The U.S. dollar was hemmed in narrow overnight ranges with many of the world’s major trading centers closed for Good Friday. While Tokyo markets remained open overnight, volumes quickly evaporated during the European session and with U.S. equity and bond markets closed today, activity in North America should be especially light as well. On balance, the week saw a mixed performance for the greenback. On one hand, economic data like initial jobless claims, the Philly Fed survey, and industrial production have all played up the notion of a spring recovery after America’s economy hit a slow patch this winter. Indeed, such a scenario should see Treasury yields and the dollar rise in anticipation of higher rates from the Fed. However, U.S. monetary officials continue to sound a decidedly dovish tone on the outlook for policy and have effectively kept rates hike expectations at bay. Investors will look to the Fed’s April 30th FOMC meeting and the early May payrolls data for further clues on the timing of an eventual rise in U.S. borrowing costs.
The Japanese yen touched on a 10-day trough against the dollar overnight as some of the currency’s safe-haven premium waned after four-way talks called for an immediate end to violence in Ukraine. The U.S., EU, Russia and Ukraine agreed to a halt in violence following the talks, which saw investors, who had sought relative safety in yen assets, unwind those positions following the announcement. The yen was also pressured following this week’s positive economic figures from the U.S.
The British pound hovered near its highest level in five years against a basket of currencies following this week’s solid employment figures and inflation data that was in-line with market forecasts. Investors continue to expect the BOE to lead in eventual monetary policy normalization, likely beginning sometime in early 2015.
USD: The dollar remained stuck within tight ranges overnight as many of the world’s major trading centers were closed in observance of Good Friday.
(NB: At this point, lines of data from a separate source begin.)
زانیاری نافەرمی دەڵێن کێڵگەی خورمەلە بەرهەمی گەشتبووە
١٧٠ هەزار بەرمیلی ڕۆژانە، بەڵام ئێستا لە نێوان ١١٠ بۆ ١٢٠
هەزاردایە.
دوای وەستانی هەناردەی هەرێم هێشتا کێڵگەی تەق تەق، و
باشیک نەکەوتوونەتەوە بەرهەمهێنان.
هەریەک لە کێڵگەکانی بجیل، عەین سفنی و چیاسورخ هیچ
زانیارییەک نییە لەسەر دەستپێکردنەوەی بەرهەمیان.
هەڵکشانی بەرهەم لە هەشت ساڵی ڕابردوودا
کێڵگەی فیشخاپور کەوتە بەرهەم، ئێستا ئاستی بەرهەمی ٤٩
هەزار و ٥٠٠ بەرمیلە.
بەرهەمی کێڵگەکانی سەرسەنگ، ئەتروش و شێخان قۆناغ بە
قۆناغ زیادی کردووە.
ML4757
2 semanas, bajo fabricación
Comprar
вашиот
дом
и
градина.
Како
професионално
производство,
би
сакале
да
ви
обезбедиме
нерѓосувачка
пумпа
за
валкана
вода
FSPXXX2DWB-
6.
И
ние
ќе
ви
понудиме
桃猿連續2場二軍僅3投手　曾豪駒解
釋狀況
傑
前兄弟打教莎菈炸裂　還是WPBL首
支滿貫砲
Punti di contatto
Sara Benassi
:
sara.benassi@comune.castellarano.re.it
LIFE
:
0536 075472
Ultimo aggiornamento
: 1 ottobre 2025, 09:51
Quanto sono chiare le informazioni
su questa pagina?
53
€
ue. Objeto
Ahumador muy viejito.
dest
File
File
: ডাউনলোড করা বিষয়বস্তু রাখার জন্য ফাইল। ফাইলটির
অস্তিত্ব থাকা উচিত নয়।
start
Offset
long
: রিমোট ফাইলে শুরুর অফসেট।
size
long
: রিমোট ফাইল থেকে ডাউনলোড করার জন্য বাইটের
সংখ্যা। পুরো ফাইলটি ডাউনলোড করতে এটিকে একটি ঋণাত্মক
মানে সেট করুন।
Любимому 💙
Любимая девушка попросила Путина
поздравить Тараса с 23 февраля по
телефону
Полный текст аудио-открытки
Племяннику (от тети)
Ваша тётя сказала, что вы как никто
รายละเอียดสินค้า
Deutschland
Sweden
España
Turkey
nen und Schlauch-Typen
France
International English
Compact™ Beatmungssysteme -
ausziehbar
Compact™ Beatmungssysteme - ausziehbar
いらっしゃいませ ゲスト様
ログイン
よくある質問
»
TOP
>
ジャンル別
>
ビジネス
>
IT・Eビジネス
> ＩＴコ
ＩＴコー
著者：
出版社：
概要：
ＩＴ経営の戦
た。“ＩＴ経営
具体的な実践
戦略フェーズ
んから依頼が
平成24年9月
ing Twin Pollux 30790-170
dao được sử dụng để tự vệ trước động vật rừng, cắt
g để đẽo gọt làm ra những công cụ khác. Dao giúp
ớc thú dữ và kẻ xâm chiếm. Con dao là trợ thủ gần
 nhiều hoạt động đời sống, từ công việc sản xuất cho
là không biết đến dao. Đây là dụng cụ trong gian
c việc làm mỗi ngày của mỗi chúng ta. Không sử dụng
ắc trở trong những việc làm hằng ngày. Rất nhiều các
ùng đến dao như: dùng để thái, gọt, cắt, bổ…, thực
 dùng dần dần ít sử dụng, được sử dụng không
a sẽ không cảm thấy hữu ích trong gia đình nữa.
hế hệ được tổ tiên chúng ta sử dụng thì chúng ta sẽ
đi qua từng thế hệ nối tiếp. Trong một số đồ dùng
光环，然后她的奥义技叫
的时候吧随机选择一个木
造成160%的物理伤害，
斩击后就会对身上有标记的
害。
The dollar put in a mixed performance this week, with strong data being largely offset by dovish comments from Fed Chair Janet Yellen. On the data front, reports showed strong gains in regional manufacturing activity in the Mid-Atlantic this month along with lower than expected jobless claims and a strong rise in industrial production. The figures this week, in large part, bolstered the view that the economy’s recent soft patch was indeed a function of the harsh weather and that as temperatures warm, economic activity should rebound. Such a scenario could ultimately bring in the timeline of an eventual Fed rate hike. Investors will turn to the Fed’s late April FOMC meeting and the early May payrolls report for further evidence of the spring rebound and for further clues on the outlook for Fed policy.
JPY: The Japanese yen fell to a 10-day low against the greenback overnight as investors unwound some safe-haven positions following signs of moderating tensions in Ukraine. Following four-way meetings between the U.S., EU, Russia and Ukraine, a statement that called for a halt to violence saw some investors sell the low yielding yen in favor of higher yielding investments. However, the potential for renewed tensions is high and underlying geopolitical concerns are unlikely to evaporate as a result of one joint statement. Another flare-up in geopolitical concerns would ultimately see investors flock back to the relative safety of yen assets.
GBP: Sterling remains near a five-year trade-weighted high following a week of economic reports that bolstered the view that the BOE will lead other major central banks in monetary policy normalization. Strong employment figures, rising wages and in-line CPI numbers all kept alive the outlook for an early 2015 lending rate hike from the BOE and should continue to underpin the pound.
EUR: The euro remains near the upper end of recent ranges against the greenback, but has not been able to break out of the upper end of that range due to increasing talk of ECB monetary easing. While a dovish Fed and depressed Treasury yields will continue to limit any meaningful dollar gains, the euro should also struggle to push significantly higher as long the threat of ECB easing remains high. Any signs that a move by the ECB is becoming more imminent will weigh on the euro.
CAD: The loonie firmed against the dollar following slightly hotter than expected Canadian inflation data yesterday. However, given that much of the rise in CPI was due to higher energy costs, the figures are unlikely to have much influence on the outlook for BOC policy.